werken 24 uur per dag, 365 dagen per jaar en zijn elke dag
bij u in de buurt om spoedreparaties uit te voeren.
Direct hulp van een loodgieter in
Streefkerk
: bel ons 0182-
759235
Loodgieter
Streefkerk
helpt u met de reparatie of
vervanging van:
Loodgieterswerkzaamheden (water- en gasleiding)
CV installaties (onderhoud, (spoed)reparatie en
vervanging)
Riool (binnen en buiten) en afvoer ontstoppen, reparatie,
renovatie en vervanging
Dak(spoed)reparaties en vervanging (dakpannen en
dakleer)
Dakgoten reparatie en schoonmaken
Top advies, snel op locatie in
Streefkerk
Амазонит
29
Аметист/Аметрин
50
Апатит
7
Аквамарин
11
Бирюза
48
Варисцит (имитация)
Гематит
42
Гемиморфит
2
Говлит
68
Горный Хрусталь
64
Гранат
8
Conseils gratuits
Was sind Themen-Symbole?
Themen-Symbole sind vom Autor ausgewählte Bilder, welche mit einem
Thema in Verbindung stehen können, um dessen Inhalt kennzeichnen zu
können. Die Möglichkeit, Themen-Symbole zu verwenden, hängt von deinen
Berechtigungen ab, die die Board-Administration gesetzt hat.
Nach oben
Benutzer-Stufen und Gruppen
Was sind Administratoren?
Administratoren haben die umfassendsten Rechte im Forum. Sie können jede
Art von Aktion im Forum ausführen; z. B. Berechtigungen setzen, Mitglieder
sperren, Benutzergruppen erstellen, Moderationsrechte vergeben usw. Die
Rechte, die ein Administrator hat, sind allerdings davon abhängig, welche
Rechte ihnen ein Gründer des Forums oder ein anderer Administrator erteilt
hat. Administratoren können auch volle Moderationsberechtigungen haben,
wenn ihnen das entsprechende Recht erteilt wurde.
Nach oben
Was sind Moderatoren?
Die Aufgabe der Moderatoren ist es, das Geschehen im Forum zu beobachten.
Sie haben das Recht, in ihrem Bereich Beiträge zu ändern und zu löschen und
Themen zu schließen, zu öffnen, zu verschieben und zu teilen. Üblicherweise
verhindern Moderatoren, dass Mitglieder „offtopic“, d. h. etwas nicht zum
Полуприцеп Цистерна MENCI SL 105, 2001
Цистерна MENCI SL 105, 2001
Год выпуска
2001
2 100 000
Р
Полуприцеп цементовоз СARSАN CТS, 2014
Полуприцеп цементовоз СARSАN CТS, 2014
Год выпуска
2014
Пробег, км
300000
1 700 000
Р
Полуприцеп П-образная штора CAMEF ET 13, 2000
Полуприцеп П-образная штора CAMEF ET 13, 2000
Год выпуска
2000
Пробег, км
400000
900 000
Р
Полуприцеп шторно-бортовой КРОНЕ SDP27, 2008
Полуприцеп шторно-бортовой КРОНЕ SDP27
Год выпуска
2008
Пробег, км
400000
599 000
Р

+-------+

## WHAT TO PRODUCE
Copy every line of the records above verbatim and in their original order.

## TASK OUTPUT
werken 24 uur per dag, 365 dagen per jaar en zijn elke dag
bij u in de buurt om spoedreparaties uit te voeren.
Direct hulp van een loodgieter in
Streefkerk
: bel ons 0182-
759235
Loodgieter
Streefkerk
helpt u met de reparatie of
vervanging van:
Loodgieterswerkzaamheden (water- en gasleiding)
CV installaties (onderhoud, (spoed)reparatie en
vervanging)
Riool (binnen en buiten) en afvoer ontstoppen, reparatie,
renovatie en vervanging
Dak(spoed)reparaties en vervanging (dakpannen en
dakleer)
Dakgoten reparatie en schoonmaken
Top advies, snel op locatie in
Streefkerk
Амазонит
29
Аметист/Аметрин
50
Апатит
7
Аквамарин
11
Бирюза
48
Варисцит (имитация)
Гематит
42
Гемиморфит
2
Говлит
68
Горный Хрусталь
64
Гранат
8
Conseils gratuits
Was sind Themen-Symbole?
Themen-Symbole sind vom Autor ausgewählte Bilder, welche mit einem
Thema in Verbindung stehen können, um dessen Inhalt kennzeichnen zu
können. Die Möglichkeit, Themen-Symbole zu verwenden, hängt von deinen
Berechtigungen ab, die die Board-Administration gesetzt hat.
Nach oben
Benutzer-Stufen und Gruppen
Was sind Administratoren?
Administratoren haben die umfassendsten Rechte im Forum. Sie können jede
Art von Aktion im Forum ausführen; z. B. Berechtigungen setzen, Mitglieder
sperren, Benutzergruppen erstellen, Moderationsrechte vergeben usw. Die
Rechte, die ein Administrator hat, sind allerdings davon abhängig, welche
Rechte ihnen ein Gründer des Forums oder ein anderer Administrator erteilt
hat. Administratoren können auch volle Moderationsberechtigungen haben,
wenn ihnen das entsprechende Recht erteilt wurde.
Nach oben
Was sind Moderatoren?
Die Aufgabe der Moderatoren ist es, das Geschehen im Forum zu beobachten.
Sie haben das Recht, in ihrem Bereich Beiträge zu ändern und zu löschen und
Themen zu schließen, zu öffnen, zu verschieben und zu teilen. Üblicherweise
verhindern Moderatoren, dass Mitglieder „offtopic“, d. h. etwas nicht zum
Полуприцеп Цистерна MENCI SL 105, 2001
Цистерна MENCI SL 105, 2001
Год выпуска
2001
2 100 000
Р
Полуприцеп цементовоз СARSАN CТS, 2014
Полуприцеп цементовоз СARSАN CТS, 2014
Год выпуска
2014
Пробег, км
300000
1 700 000
Р
Полуприцеп П-образная штора CAMEF ET 13, 2000
Полуприцеп П-образная штора CAMEF ET 13, 2000
Год выпуска
2000
Пробег, км
400000
900 000
Р
Полуприцеп шторно-бортовой КРОНЕ SDP27, 2008
Полуприцеп шторно-бортовой КРОНЕ SDP27
Год выпуска
2008
Пробег, км
400000
599 000
Р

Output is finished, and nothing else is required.